Task directions:
Select and copy out every line in the records containing "workflow".

=== Section Start ===

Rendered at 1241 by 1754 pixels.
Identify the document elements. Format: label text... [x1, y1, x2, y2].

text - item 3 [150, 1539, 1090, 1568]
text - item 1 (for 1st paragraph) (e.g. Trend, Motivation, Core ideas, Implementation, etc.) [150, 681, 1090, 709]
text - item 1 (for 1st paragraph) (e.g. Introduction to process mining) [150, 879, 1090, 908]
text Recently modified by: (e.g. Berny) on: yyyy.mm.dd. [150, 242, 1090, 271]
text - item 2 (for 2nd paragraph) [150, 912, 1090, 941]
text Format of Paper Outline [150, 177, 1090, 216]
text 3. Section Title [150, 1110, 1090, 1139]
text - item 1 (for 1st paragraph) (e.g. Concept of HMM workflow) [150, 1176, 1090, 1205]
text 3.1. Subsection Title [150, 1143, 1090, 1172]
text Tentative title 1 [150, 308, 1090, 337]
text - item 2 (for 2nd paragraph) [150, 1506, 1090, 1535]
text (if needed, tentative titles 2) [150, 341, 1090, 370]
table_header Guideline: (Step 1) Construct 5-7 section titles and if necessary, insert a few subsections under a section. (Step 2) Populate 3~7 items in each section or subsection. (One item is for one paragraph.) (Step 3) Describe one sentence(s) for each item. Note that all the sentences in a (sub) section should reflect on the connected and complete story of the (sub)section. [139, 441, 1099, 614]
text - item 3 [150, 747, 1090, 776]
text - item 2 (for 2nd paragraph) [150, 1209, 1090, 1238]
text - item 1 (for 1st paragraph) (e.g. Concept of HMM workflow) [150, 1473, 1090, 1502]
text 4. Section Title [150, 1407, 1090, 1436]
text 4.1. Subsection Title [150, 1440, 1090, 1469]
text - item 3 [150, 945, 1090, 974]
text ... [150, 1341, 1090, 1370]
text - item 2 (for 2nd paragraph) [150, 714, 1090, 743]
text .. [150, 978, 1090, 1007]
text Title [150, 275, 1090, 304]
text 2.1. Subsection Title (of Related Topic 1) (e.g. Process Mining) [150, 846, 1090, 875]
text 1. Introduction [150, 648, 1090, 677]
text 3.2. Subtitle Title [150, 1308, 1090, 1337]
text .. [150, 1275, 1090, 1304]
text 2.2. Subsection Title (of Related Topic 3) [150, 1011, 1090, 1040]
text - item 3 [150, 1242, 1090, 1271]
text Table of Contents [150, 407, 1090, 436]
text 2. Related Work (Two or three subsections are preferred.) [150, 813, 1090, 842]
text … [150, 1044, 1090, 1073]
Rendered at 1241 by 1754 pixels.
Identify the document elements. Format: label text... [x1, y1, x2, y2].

=== Section End ===

Exercise solution:
text - item 1 (for 1st paragraph) (e.g. Concept of HMM workflow) [150, 1176, 1090, 1205]
text - item 1 (for 1st paragraph) (e.g. Concept of HMM workflow) [150, 1473, 1090, 1502]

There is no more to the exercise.